AIM A:
Lay out the lines of the listing below as a JSON list of strings, one string per line, starting at the line that contains "yellow diamond: moved 7" and ending at the line that contains "green pentagon: moved 12", with blank lines left out. Leave the pictures out of the answer.

SOURCE EXCERPT:
►
I read in the media today with some dismay about the plight of care homes and domiciliary care services. The Care Quality Commission are raising the stakes giving warning that the sector as a whole is at risk as providers of care for elderly and disabled people pull out over rising costs and cuts to council budgets.
Providers are in trouble because their costs have increased by up to 30% in the past year while their profit margins have fallen by more than 40%, it warned. It pinpoints the national living wage (NLW) and the inability of cash-strapped local councils to pay higher fees for these services as the main causes of a growing problem.
It is alarming to learn that the number of care homes overall in England has fallen from 18,068 in September 2010 to 16,614 in July this year, at a time of growing need linked to the ageing population, according to figures released by the CQC.
The total number of beds available in care homes also fell between 2010 and 2016 from 255,289 to 235,799 this summer – a fall of 19,490. While the number of nursing homes increased slightly, from 4,387 to 4,623 in that time, more than one in 10 residential homes – for elderly, often frail, people – have closed. The total of those available has fallen from 13,681 to 11,991 – a drop of 1,690.
CQC are also worried that the same pressures could push providers of domiciliary care to the wall. “Provider exit and large-scale contract handbacks demonstrate the fragility of this market. At what point can the replacement providers only make the returns work by compromising on the quality of care?” the briefing paper asks.
◄
AIM B:
Transcribe the passage on care homes above, starting at "Providers are in" and ending at "a growing problem.".

RECORDS FOR THIS EXERCISE:
►
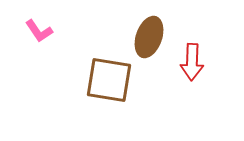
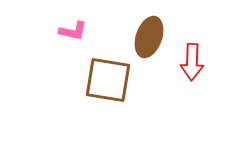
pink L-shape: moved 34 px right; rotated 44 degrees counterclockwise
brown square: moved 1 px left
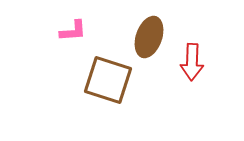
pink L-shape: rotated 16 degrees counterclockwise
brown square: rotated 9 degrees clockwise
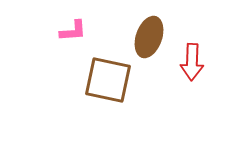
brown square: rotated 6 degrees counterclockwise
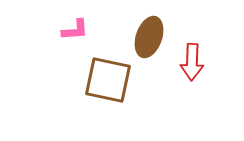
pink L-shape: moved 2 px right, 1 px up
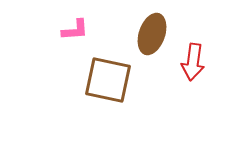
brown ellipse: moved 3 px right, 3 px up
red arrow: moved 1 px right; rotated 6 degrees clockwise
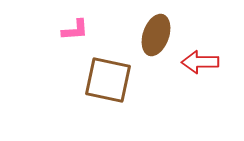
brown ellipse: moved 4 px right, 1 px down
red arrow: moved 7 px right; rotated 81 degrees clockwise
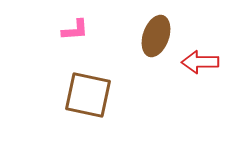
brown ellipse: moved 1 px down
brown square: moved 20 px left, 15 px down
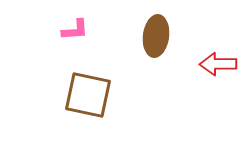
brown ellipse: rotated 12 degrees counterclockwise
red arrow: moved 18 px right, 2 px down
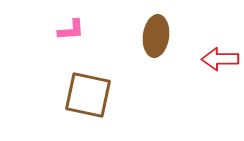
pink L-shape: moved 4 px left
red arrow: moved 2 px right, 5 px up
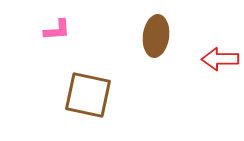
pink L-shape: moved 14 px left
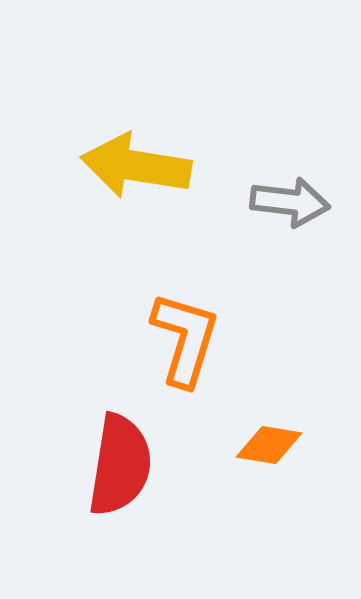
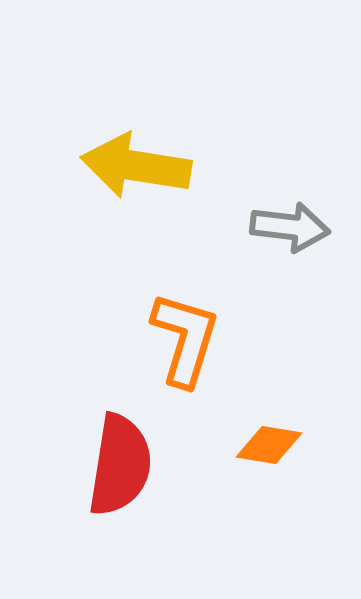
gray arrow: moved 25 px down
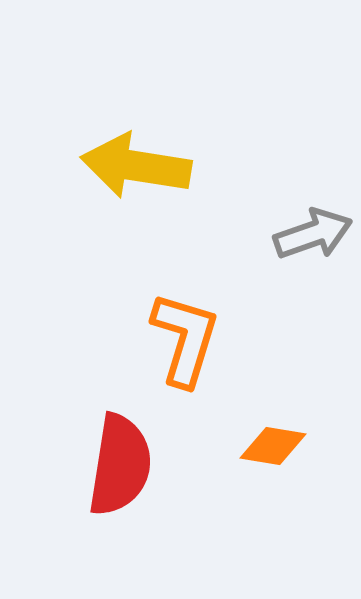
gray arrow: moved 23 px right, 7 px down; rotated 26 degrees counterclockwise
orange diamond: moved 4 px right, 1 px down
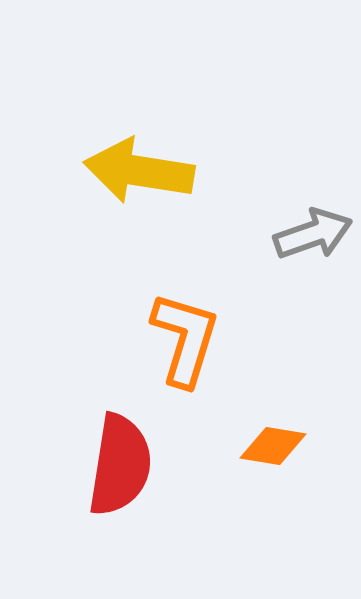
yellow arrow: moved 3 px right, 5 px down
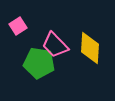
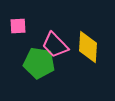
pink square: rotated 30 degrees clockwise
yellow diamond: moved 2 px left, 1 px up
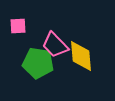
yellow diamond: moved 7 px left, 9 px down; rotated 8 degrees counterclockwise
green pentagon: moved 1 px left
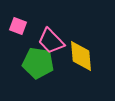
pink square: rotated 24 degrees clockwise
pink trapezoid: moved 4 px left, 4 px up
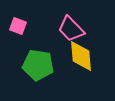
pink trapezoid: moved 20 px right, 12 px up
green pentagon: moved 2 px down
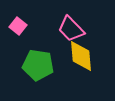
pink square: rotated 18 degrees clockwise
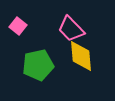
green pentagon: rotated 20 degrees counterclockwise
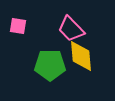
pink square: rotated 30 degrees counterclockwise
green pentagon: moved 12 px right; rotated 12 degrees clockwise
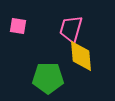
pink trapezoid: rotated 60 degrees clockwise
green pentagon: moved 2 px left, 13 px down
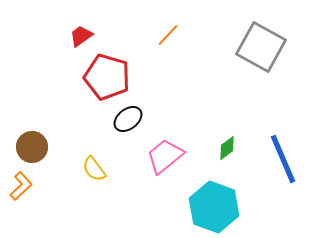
◄
►
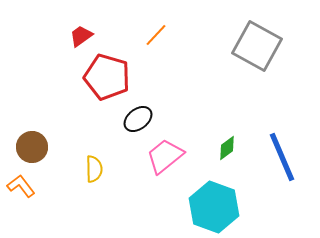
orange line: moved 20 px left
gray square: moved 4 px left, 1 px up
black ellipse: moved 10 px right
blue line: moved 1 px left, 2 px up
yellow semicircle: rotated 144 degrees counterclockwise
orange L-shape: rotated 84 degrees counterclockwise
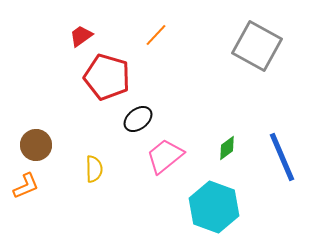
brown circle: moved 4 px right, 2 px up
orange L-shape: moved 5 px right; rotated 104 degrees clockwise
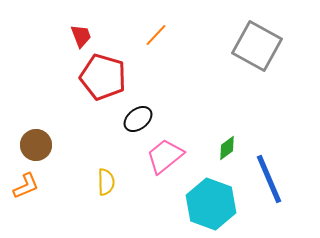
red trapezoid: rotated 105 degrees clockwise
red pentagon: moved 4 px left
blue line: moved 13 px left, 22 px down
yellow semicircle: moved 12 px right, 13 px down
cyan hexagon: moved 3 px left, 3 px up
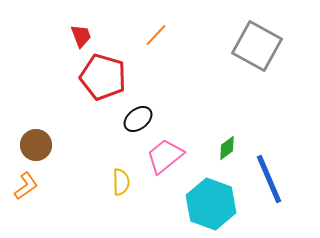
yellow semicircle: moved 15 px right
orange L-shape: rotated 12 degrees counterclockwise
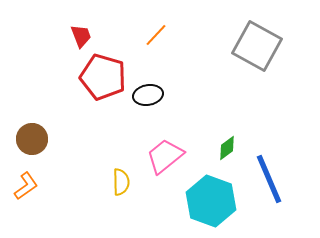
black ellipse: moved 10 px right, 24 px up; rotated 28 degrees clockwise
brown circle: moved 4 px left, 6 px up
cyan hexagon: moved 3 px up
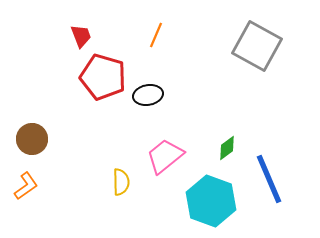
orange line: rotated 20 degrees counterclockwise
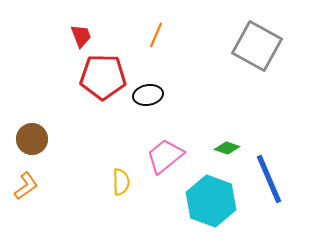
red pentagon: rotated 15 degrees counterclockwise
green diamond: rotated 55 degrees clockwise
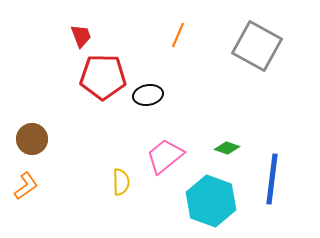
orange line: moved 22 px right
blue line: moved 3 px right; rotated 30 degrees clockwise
◄
TASK RESULT A:
[
  "yellow diamond: moved 7 px left, 9 px down; rotated 8 degrees counterclockwise",
  "green pentagon: moved 1 px left",
  "pink square: rotated 24 degrees clockwise",
  "pink trapezoid: moved 4 px left, 4 px up",
  "pink trapezoid: moved 20 px right, 12 px up",
  "green pentagon: moved 2 px down",
  "pink square: rotated 18 degrees clockwise",
  "green pentagon: rotated 20 degrees counterclockwise",
  "pink square: rotated 30 degrees counterclockwise",
  "green pentagon: moved 12 px right; rotated 12 degrees clockwise"
]

TASK RESULT B:
Providers are in trouble because their costs have increased by up to 30% in the past year while their profit margins have fallen by more than 40%, it warned. It pinpoints the national living wage (NLW) and the inability of cash-strapped local councils to pay higher fees for these services as the main causes of a growing problem.